Crete is the biggest island of Greece and the fifth biggest in the Mediterranean. It covers an area of approximately 8.261 square km. It is 260 km (161.6miles) long, while its maximum width is 60 km (37miles) and its minimum 12 km (7.5miles). The length of its coastal line is approximately 1046 km. It is divided into four prefectures: Chania, Rethymno, Heraklion and Lassithi. The small isles of Gavdos opposite Sfakia, Chrisi or Gaidouronisi (Donkey Island) or Kalderonisi opposite Ierapetra and Koufonisia on the south east corner of the main island are also part of Crete.

Gavdos is visible from Fragokastelo. Regular boat services depart from Chora Sfakion. Some historians relate Gavdos to the ancient island of Calypso, mentioned by Homer, where Ulysses was shipwrecked and kept captive for seven years. In Biblical times it is referred as Klaudos by the Apostles, while the Romans called it Gavdos. Throughout the Venetian rule it was known as Gkotjo. During the Turkish rule, a 15 meter-tall (49 ft) lighthouse was built on one of the island’s peaks (325 meters, 1066 ft), but was later bombed during the Second World War.

Crete is a mountainous island. The three highest formations are Psiloritis, Lefka Ori (White Mountains) and Dicti, with altitudes of 2.456 meters (8058 ft), 2.453 meters (8048 ft) and 2.148 meters (7047 ft) respectively. The mountains split the island into the northern and southern part, creating numerous deep and spectacular gorges.

The longest is the Samaria gorge, otherwise known as Faragas. Samaria is what a deserted village in the middle of the gorge was called. It was named after Ossia Maria (Saint Mary), due the village’s 14th century Byzantine church, devoted to the Sacred Mary of Egypt. The gorge is situated between the mountains of Lefka Ori and Volikas. It is 18 km (11.2 miles) long starting from the village of Omalos at an altitude of 1.250 meters (4101 ft), all the way down to the coastal village of Agia Roumeli.

Its width can be as little as 3 meters (10 ft) at ‘Sideroportes’ (Iron Gates), while its maximum height is 600 meters (1968 ft). In 1962, the village of Samaria was evacuated and the gorge declared a national park, in order to protect the rare Kri-Kri (Cretan goat) and the unique flora of the area. It takes about six hours to cross. Hiking is only permitted from May to October, depending on the amount of rainfall during each winter and spring, as the river passing through the gorge can be dangerous to hikers.
A natural transversal passage between the mountains has been used to connect the main valleys of Crete. In ancient times, this passage was regarded as the centre of Minoan Crete and was chosen for the construction of the cities of Knossos, Phaestos and Gortys.

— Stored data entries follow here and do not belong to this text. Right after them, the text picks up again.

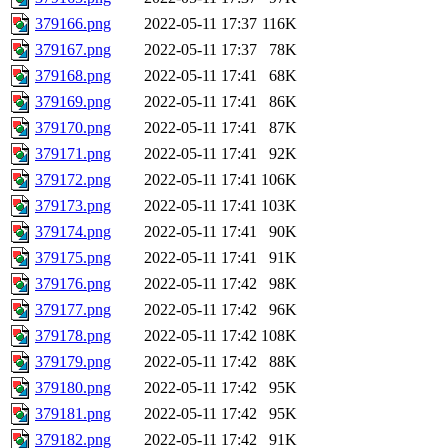
379166.png
2022-05-11 17:37
116K
379167.png
2022-05-11 17:37
78K
379168.png
2022-05-11 17:41
68K
379169.png
2022-05-11 17:41
86K
379170.png
2022-05-11 17:41
87K
379171.png
2022-05-11 17:41
92K
379172.png
2022-05-11 17:41
106K
379173.png
2022-05-11 17:41
103K
379174.png
2022-05-11 17:41
90K
379175.png
2022-05-11 17:41
91K
379176.png
2022-05-11 17:42
98K
379177.png
2022-05-11 17:42
96K
379178.png
2022-05-11 17:42
108K
379179.png
2022-05-11 17:42
88K
379180.png
2022-05-11 17:42
95K
379181.png
2022-05-11 17:42
95K
379182.png
2022-05-11 17:42
91K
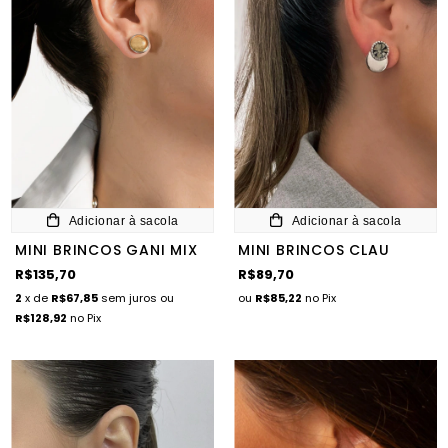
Adicionar à sacola
Adicionar à sacola
MINI BRINCOS GANI MIX
MINI BRINCOS CLAU
R$135,70
R$89,70
2
x de
R$67,85
sem juros
ou
ou
R$85,22
no Pix
R$128,92
no Pix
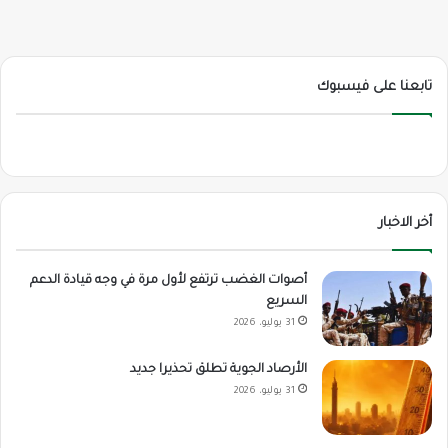
تابعنا على فيسبوك
أخر الاخبار
أصوات الغضب ترتفع لأول مرة في وجه قيادة الدعم
السريع
31 يوليو، 2026
الأرصاد الجوية تطلق تحذيرا جديد
31 يوليو، 2026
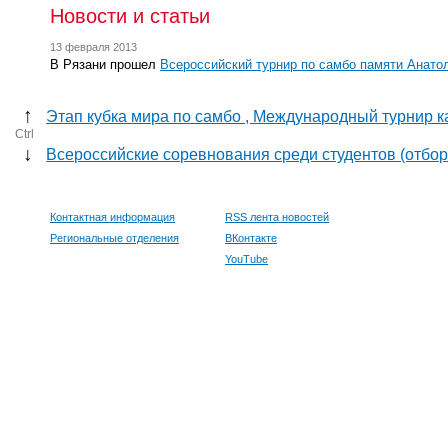
Новости и статьи
13 февраля 2013
В Рязани прошел
Всероссийский турнир по самбо памяти Анат
↑
Этап кубка мира по самбо , Международный турнир к
Ctrl
↓
Всероссийские соревнования среди студентов (отбор
Контактная информация
RSS лента новостей
Региональные отделения
ВКонтакте
YouTube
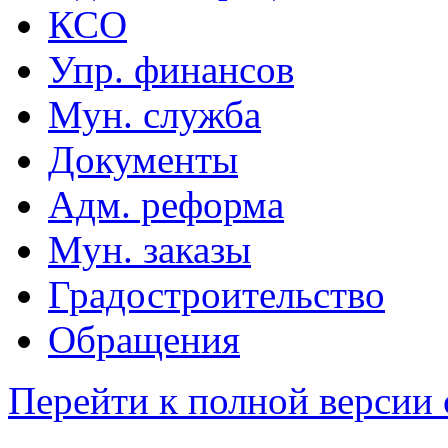
КСО
Упр. финансов
Мун. служба
Документы
Адм. реформа
Мун. заказы
Градостроительство
Обращения
Перейти к полной версии 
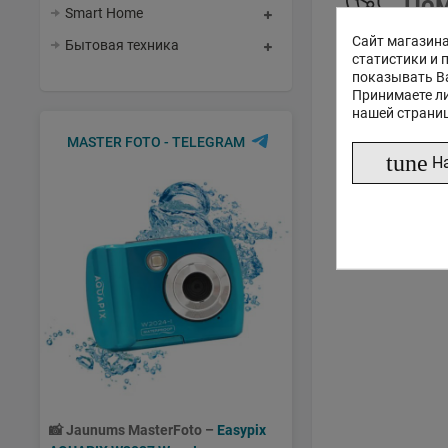
Пом
Smart Home
Сайт магазина
Бытовая техника
статистики и 
показывать В
Принимаете ли
нашей страни
MASTER FOTO - TELEGRAM
tune
Н
📸
Jaunums MasterFoto –
Easypix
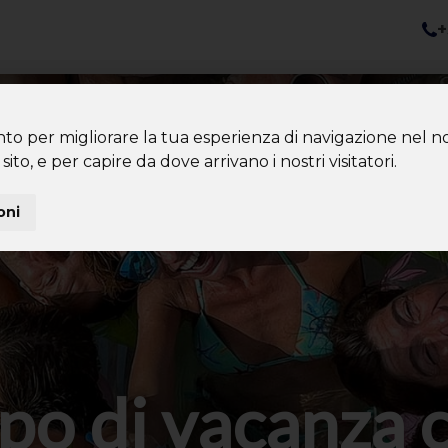
+
nazioni
Diventa Tour Leader
Co
About us
Community
nto per migliorare la tua esperienza di navigazione nel no
sito, e per capire da dove arrivano i nostri visitatori.
oni
po di vacanza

Knosos is the Palace of King Minos. It is situated around 5 km (3.1 miles) south-east of Heraklion and it covers an area of about 15 square kilometers. Knossos is the first important Minoan Palace of Crete. The palace is built on the hill of Kefala, between the two rivers of Vlichias and Kairatos. The first palace was built in 2000 B.C. but an earthquake in 1600 B.C. caused its complete destruction. The Minoans rebuilt it somewhere between 1600-1550 B.C. Alas, this new palace barely lasted a generation, as yet another earthquake, probably caused by the eruption of the volcano in Thira (Santorini), once again destroyed the Palace in 1500 B.C.

The palace was soon restored and used by the Achaean monarchy, around 1450-1400 B.C. Achaeans brought new customs to the people of Knosos. For instance, there is evidence that burial rituals changed, as copper weapons were found in many tombs. Around 1300 B.C. the Palace was destroyed again, this time from a fire started at the warehouses. It was never restored, until its discovery in 1900 A.D. by Arthur Evans. The archaeological site of the Palace of Knossos is divided into two parts. In the east wing the visitors can have a closer look to the workshops and the warehouses of the Minoan Period and then pass on to the west wing where the religious and royal rooms were suited and admire the famous Throne Room.

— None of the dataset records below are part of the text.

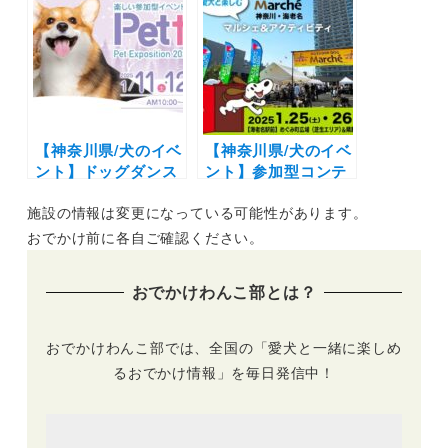
「London Dog
ード着用でOK「ワ
Festival 2025 in 埼
ンちゃん専用クルー
玉スタジアム」（埼
ズ」優雅な箱根の湖
玉スタジアム2002
上遊覧を堪能しよう
南広場）6/21〜6/22
♪（10月21・22日）
【神奈川県/犬のイベ
【神奈川県/犬のイベ
ント】ドッグダンス
ント】参加型コンテ
やワンちゃん運動会
ンツから抽選会まで
施設の情報は変更になっている可能性があります。
も開催「Pet博2025
「アウトドアドッグ
横浜」（パシフィコ
マルシェin海老名」
おでかけ前に各自ご確認ください。
横浜 展示ホールA）
（ViNA GARDENS
1/11～1/13
イベント広場）1/25
おでかけわんこ部とは？
〜1/26
おでかけわんこ部では、全国の「愛犬と一緒に楽しめ
るおでかけ情報」を毎日発信中！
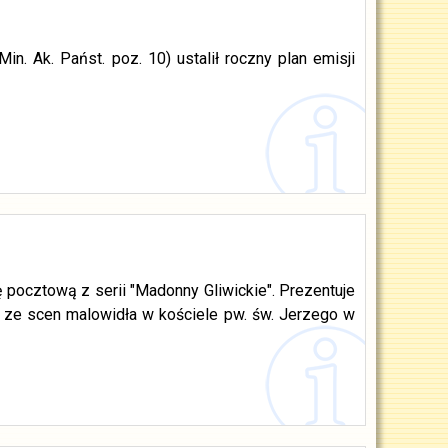
n. Ak. Państ. poz. 10) ustalił roczny plan emisji
 pocztową z serii "Madonny Gliwickie". Prezentuje
na ze scen malowidła w kościele pw. św. Jerzego w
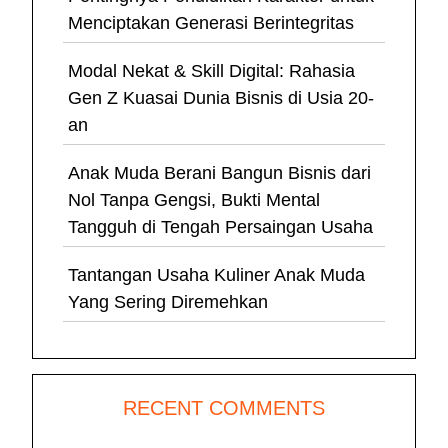
Menciptakan Generasi Berintegritas
Modal Nekat & Skill Digital: Rahasia
Gen Z Kuasai Dunia Bisnis di Usia 20-
an
Anak Muda Berani Bangun Bisnis dari
Nol Tanpa Gengsi, Bukti Mental
Tangguh di Tengah Persaingan Usaha
Tantangan Usaha Kuliner Anak Muda
Yang Sering Diremehkan
RECENT COMMENTS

Festos is the second most important Minoan Palace found in Crete. It is situated 63 km (39 miles) southwest of Iraklion. It is thought to be the luxurious palace of Rothamanthi, brother of King Minoa. The Palace had to be built twice. The first palace was constructed in 1900 B.C. but an earthquake in 1700 B.C. destroyed it. It was restored in 1650 B.C. and expanded further. However, the new palace did not survive the devastating impact caused by the eruption of the Thira (Santorini) volcano in 1500 B.C. In general, Cretans rebuilt their palaces on top of the ruined ones, always improving them. Faestos is an excellent example of how Cretans used to construct their palaces and societies. It is obvious that in ancient Crete, economy was closely connected to religion, in every aspect of daily life.

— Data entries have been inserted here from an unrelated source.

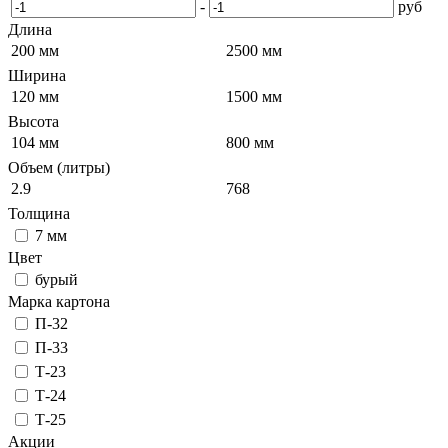
-
руб
Длина
200 мм
2500 мм
Ширина
120 мм
1500 мм
Высота
104 мм
800 мм
Объем (литры)
2.9
768
Толщина
7 мм
Цвет
бурый
Марка картона
П-32
П-33
Т-23
Т-24
Т-25
Акции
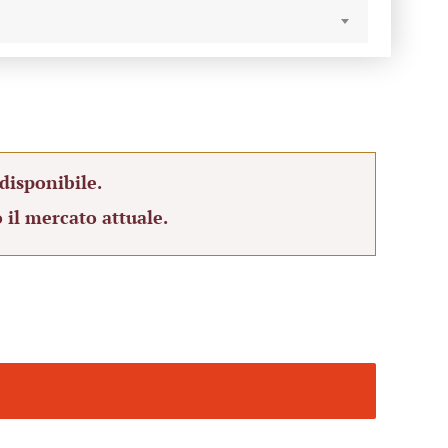
disponibile.
 il mercato attuale.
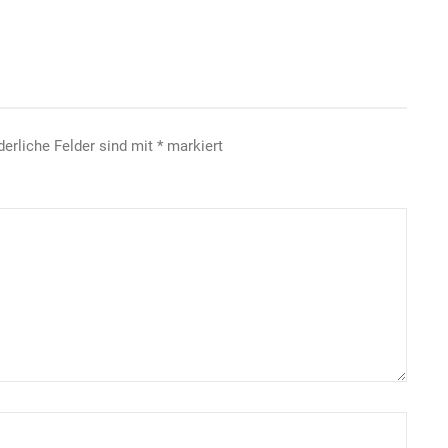
derliche Felder sind mit
*
markiert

Gortys or Gortina or Kortys is situated in the plateau of Messara. The city of Gortis can also be found in the Greek mythology with the names of Ellotis, Larisa and Krimnia. Homer called it Gortys. In classical times, Gortis was strong enough to choose either to become an ally with Knossos or rival it for the domination over Crete. When the Romans invaded the island, the people of Gortina became their allies. Thus, they were the only ones to survive the demolition of Crete’s most famous cities, like Knossos and Festos. Gortys became the most prominent city of Crete, regarded as the capital of the island throughout the Roman era. It was the first city in Crete to become Christian, still growing until Crete was conquered by the Arabs in 863 A.D. Later, during the Venetian era it was abandoned.

A discovery that gives us an insight to the structure of the ancient societies is that of Gortyn Laws. A scripture of legal content was found engraved in a 1.72 meter-high (5.6ft) wall in the ancient city of Gortys. Historians believe that it dates to the 5th century B.C., giving a clear view of the way this society worked. Two parts are particularly interesting. One reveals that the slaves of Gortyna where able to acquire some property under certain circumstances, something unthinkable in other cities of Greece. Another deals with the women of Gortis, who had more privileges than those in the rest of Greece. They could own and sell property, decide for themselves if they want to marry and attend the court without a guardian or other representation, rights that even the women of Athens did not have.

The Cretan climate is regarded as one of the healthiest and mildest in southern Europe. In general, temperature shifts are gradual in changing seasons. Snow covers the peaks of the mountains, but snow fall in coastal areas is very rare. In fact, snow covered parts of Fragokastelo only twice in living memory, although both times were in the last decade. During the summer, the climate is quite hot and dry.